Principal Component Analysis
This tool involves a mathematical procedure that transforms a number of (possibly) correlated variables into a (smaller) number of uncorrelated variables called principal components. These provide an insight into existent variability in the data.
This method identifies subsets of genes with coherent expression patterns and large variation across conditions. Gene shaving differs from hierarchical clustering and other methods of gene expression analysis in that genes may belong to more than one cluster.
Classification algorithms are used to classify samples, based on information from similar samples with known classes that are available in training data. In Genowiz™, Support Vector Machines (SVM) and Discriminant PCA are used to predict classes for unclassified samples.
Box Plot & Scatter Plot
Sample distribution can be visualized and compared within an experiment using Box plots and Scatter plots. Fold change lines can be drawn on scatter plots. Up and down regulated genes can be color coded and selected genes can be saved as a node. Additional utility options have also been provided.
Genowiz™ annotates genes and classifies them into functional categories (Gene Ontology). Option for importing annotation files and NetAffx™ chips information is also provided. Integrated pathways module aids researchers in understanding pathways in relation to expression data. Pathway maps edited/created can be associated with author details too. Coupled with biological information, gene ontology and pathway classification, it forms an excellent tool in understanding biological systems. Annotations tab displays selected gene(s) annotations. Search can be performed on gene ontology and pathway tree to find ontologies or pathways of interest.
Saving Gene Ontology and Pathway Analysis
Gene ontology and pathway analyses performed on different experiments are saved to the database. Functional clusters of interest can be saved as gene lists and can be compared using Gene List Comparison feature.
Genowiz™ supports seven organisms by default. Researchers can add organisms and genomes of interest and update corresponding annotations.

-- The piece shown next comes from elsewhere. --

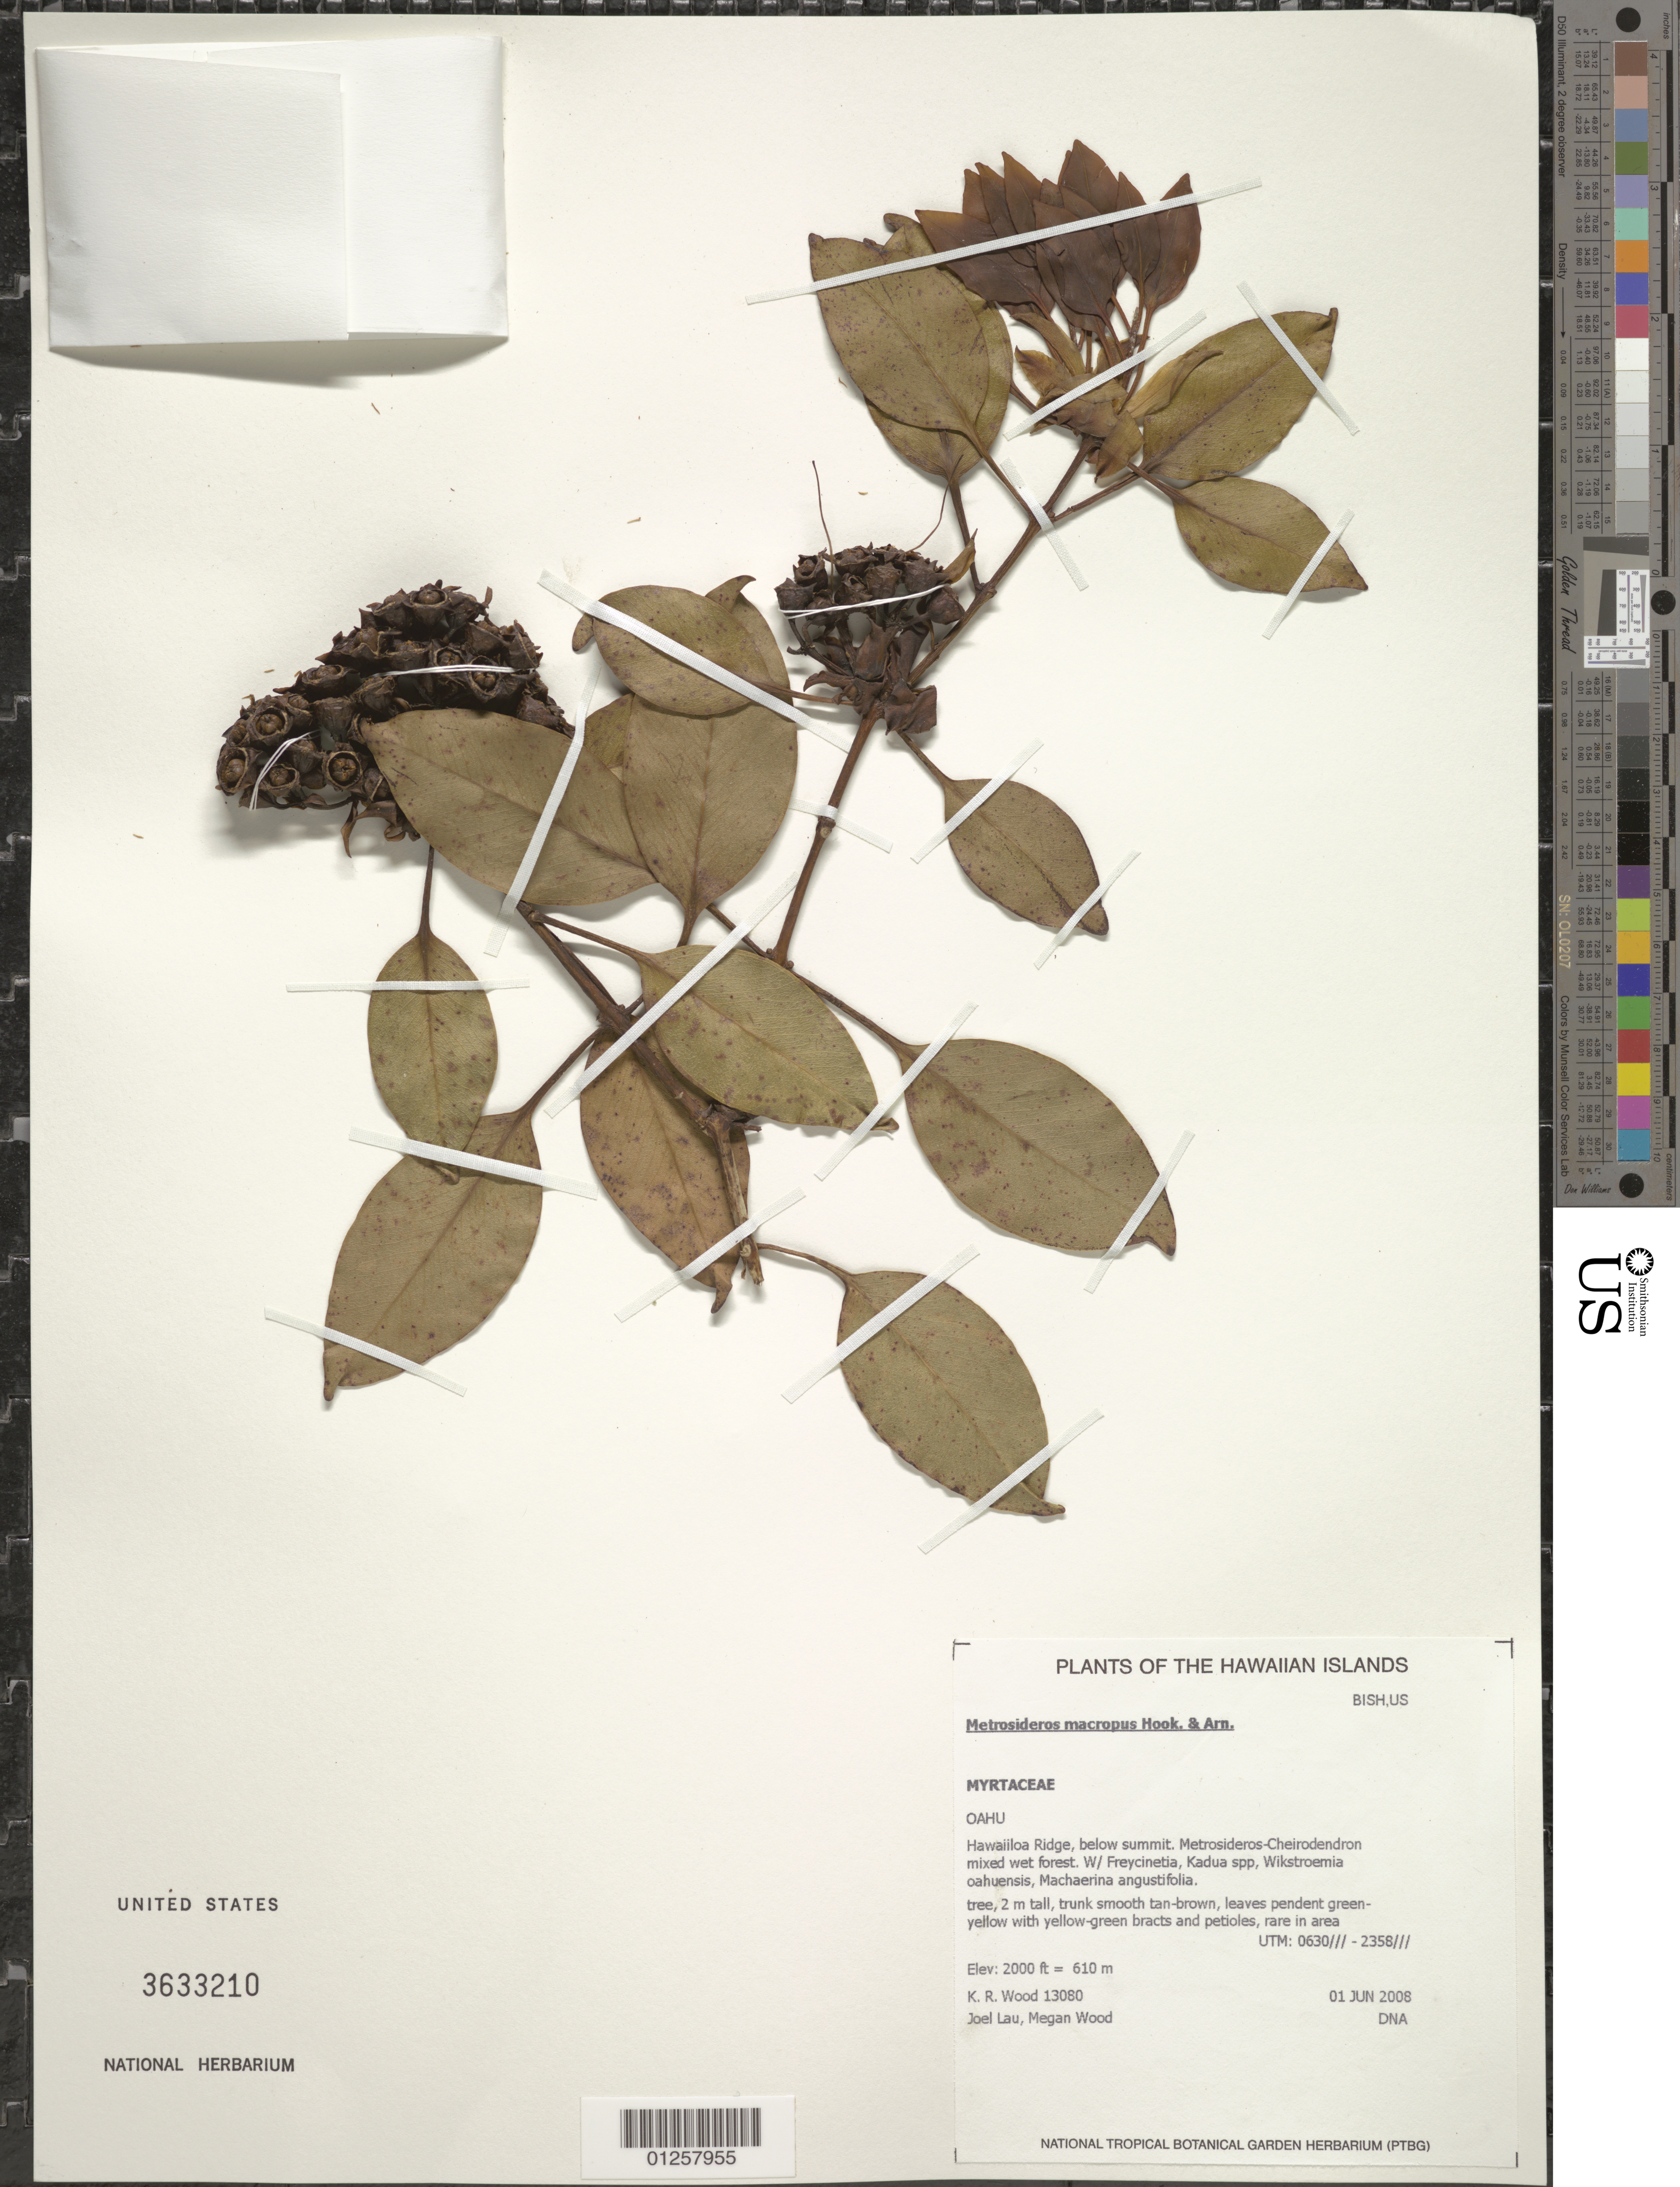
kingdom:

Automatically update Genowiz™ Annotations
Annotations can be updated for organism(s), either by connecting to respective websites or from local disk (in case of internet connection, firewall, licensing or download problems). Information regarding gene ontology, pathways, organisms and annotations from Entrez Gene database can be updated.
Few of the utility options that add value to the analyses performed:
- Gene List Comparison: Subtle relations among datasets can be probed using this feature. Up to four gene lists can be compared with a Venn diagram representation.
- Pattern Simulation: For an expression pattern defined, all genes with a similar expression pattern can be listed. This gene list can be saved and exported.
- Gene Tracking: Important genes or genes of interest can be tagged and tracked throughout the analysis.
All analyses performed on an experiment can be exported to specified location and same can be imported into Genowiz. This facilitates sharing of experiments.
Automated work flows for single, double and dye swap experiments effectively guide researchers in their analysis. User created work flows can be saved and applied to experiments.
Ocimum’s technical support staff is available for 24 hours, five days a week to answer your questions about Genowiz™ over phone, e-mail and web chat. Previously answered questions by the support staff are available on the website. A Quick Start Guide provided along with the application, assists users to work with various modules. The Technical Support feature in Genowiz (Help > Technical Support) enables users to send a mail to support team for further assistance.